Saved entries
◆ ◆ ◆ ◆

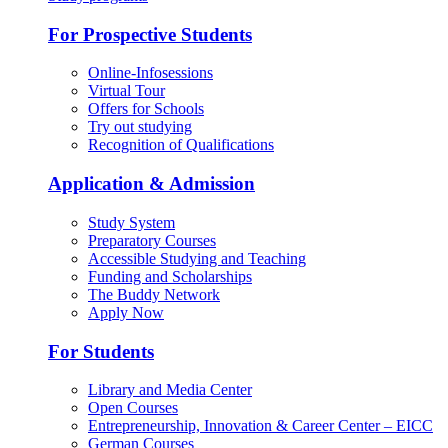
For Prospective Students
Online-Infosessions
Virtual Tour
Offers for Schools
Try out studying
Recognition of Qualifications
Application & Admission
Study System
Preparatory Courses
Accessible Studying and Teaching
Funding and Scholarships
The Buddy Network
Apply Now
For Students
Library and Media Center
Open Courses
Entrepreneurship, Innovation & Career Center – EICC
German Courses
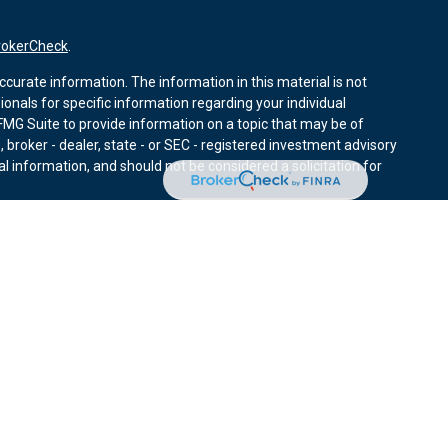
rokerCheck
.
curate information. The information in this material is not
sionals for specific information regarding your individual
MG Suite to provide information on a topic that may be of
, broker - dealer, state - or SEC - registered investment advisory
l information, and should not be considered a solicitation for
nuary 1, 2020 the
California Consumer Privacy Act (CCPA)
r data:
Do not sell my personal information
.
ies through Equitable Advisors, LLC (NY, NY
212-314-4600
),
ffer investment advisory products and services through
nd offer annuity and insurance products through Equitable
LLC; Equitable Network Insurance Agency of Utah, LLC;
ay solicit and transact business and/or respond to inquiries only
 The information in this website is not investment or securities
ut Equitable Advisors, LLC you may visit the
Equitable Advisors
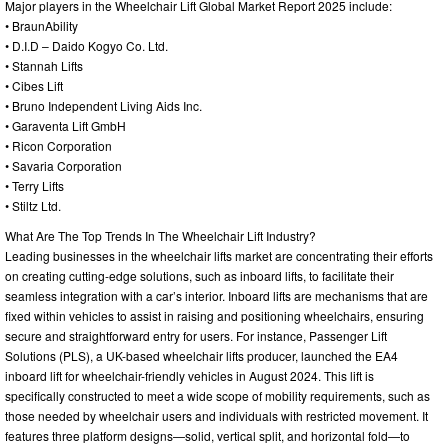
Major players in the Wheelchair Lift Global Market Report 2025 include:
• BraunAbility
• D.I.D – Daido Kogyo Co. Ltd.
• Stannah Lifts
• Cibes Lift
• Bruno Independent Living Aids Inc.
• Garaventa Lift GmbH
• Ricon Corporation
• Savaria Corporation
• Terry Lifts
• Stiltz Ltd.
What Are The Top Trends In The Wheelchair Lift Industry?
Leading businesses in the wheelchair lifts market are concentrating their efforts
on creating cutting-edge solutions, such as inboard lifts, to facilitate their
seamless integration with a car’s interior. Inboard lifts are mechanisms that are
fixed within vehicles to assist in raising and positioning wheelchairs, ensuring
secure and straightforward entry for users. For instance, Passenger Lift
Solutions (PLS), a UK-based wheelchair lifts producer, launched the EA4
inboard lift for wheelchair-friendly vehicles in August 2024. This lift is
specifically constructed to meet a wide scope of mobility requirements, such as
those needed by wheelchair users and individuals with restricted movement. It
features three platform designs—solid, vertical split, and horizontal fold—to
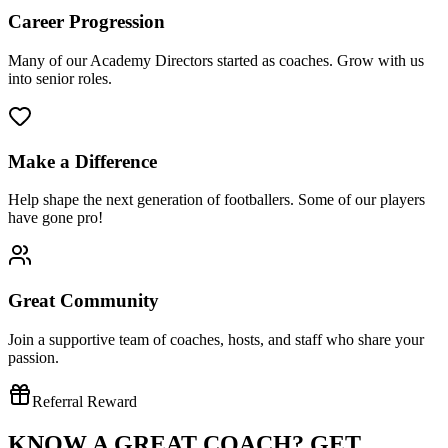
Career Progression
Many of our Academy Directors started as coaches. Grow with us
into senior roles.
Make a Difference
Help shape the next generation of footballers. Some of our players
have gone pro!
Great Community
Join a supportive team of coaches, hosts, and staff who share your
passion.
Referral Reward
KNOW A GREAT COACH?
GET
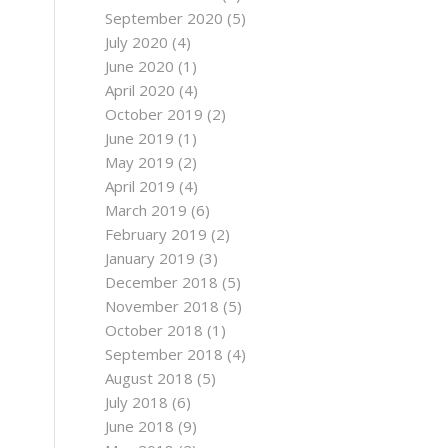
September 2020
(5)
July 2020
(4)
June 2020
(1)
April 2020
(4)
October 2019
(2)
June 2019
(1)
May 2019
(2)
April 2019
(4)
March 2019
(6)
February 2019
(2)
January 2019
(3)
December 2018
(5)
November 2018
(5)
October 2018
(1)
September 2018
(4)
August 2018
(5)
July 2018
(6)
June 2018
(9)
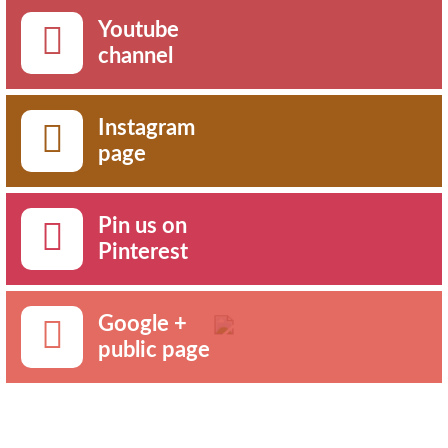
Youtube
channel
Instagram
page
Pin us on
Pinterest
Google +
public page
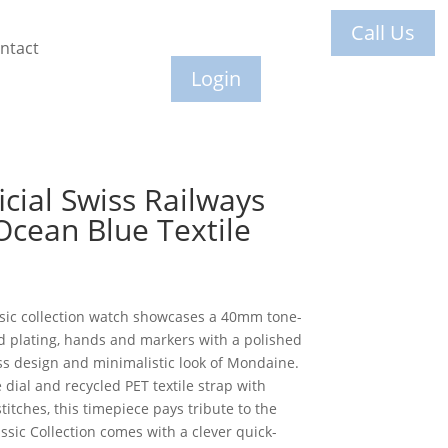
Call Us
ntact
Login
cial Swiss Railways
Ocean Blue Textile
ssic collection watch showcases a 40mm tone-
ld plating, hands and markers with a polished
ess design and minimalistic look of Mondaine.
dial and recycled PET textile strap with
titches, this timepiece pays tribute to the
ssic Collection comes with a clever quick-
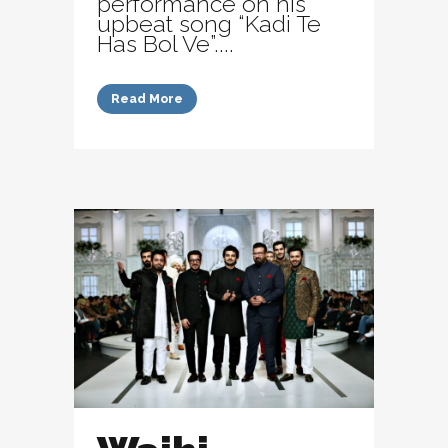
performance on his
upbeat song “Kadi Te
Has Bol Ve”....
Read More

◆ ◆ ◆ ◆

Reproduce exactly the lines above starting at the line containing "German Courses" and ending at the line containing "on creating cutting-edge", including both, but not the pictures.

## FINAL ANSWER
German Courses
rokerCheck
.
curate information. The information in this material is not
sionals for specific information regarding your individual
MG Suite to provide information on a topic that may be of
, broker - dealer, state - or SEC - registered investment advisory
l information, and should not be considered a solicitation for
nuary 1, 2020 the
California Consumer Privacy Act (CCPA)
r data:
Do not sell my personal information
.
ies through Equitable Advisors, LLC (NY, NY
212-314-4600
),
ffer investment advisory products and services through
nd offer annuity and insurance products through Equitable
LLC; Equitable Network Insurance Agency of Utah, LLC;
ay solicit and transact business and/or respond to inquiries only
 The information in this website is not investment or securities
ut Equitable Advisors, LLC you may visit the
Equitable Advisors
Major players in the Wheelchair Lift Global Market Report 2025 include:
• BraunAbility
• D.I.D – Daido Kogyo Co. Ltd.
• Stannah Lifts
• Cibes Lift
• Bruno Independent Living Aids Inc.
• Garaventa Lift GmbH
• Ricon Corporation
• Savaria Corporation
• Terry Lifts
• Stiltz Ltd.
What Are The Top Trends In The Wheelchair Lift Industry?
Leading businesses in the wheelchair lifts market are concentrating their efforts
on creating cutting-edge solutions, such as inboard lifts, to facilitate their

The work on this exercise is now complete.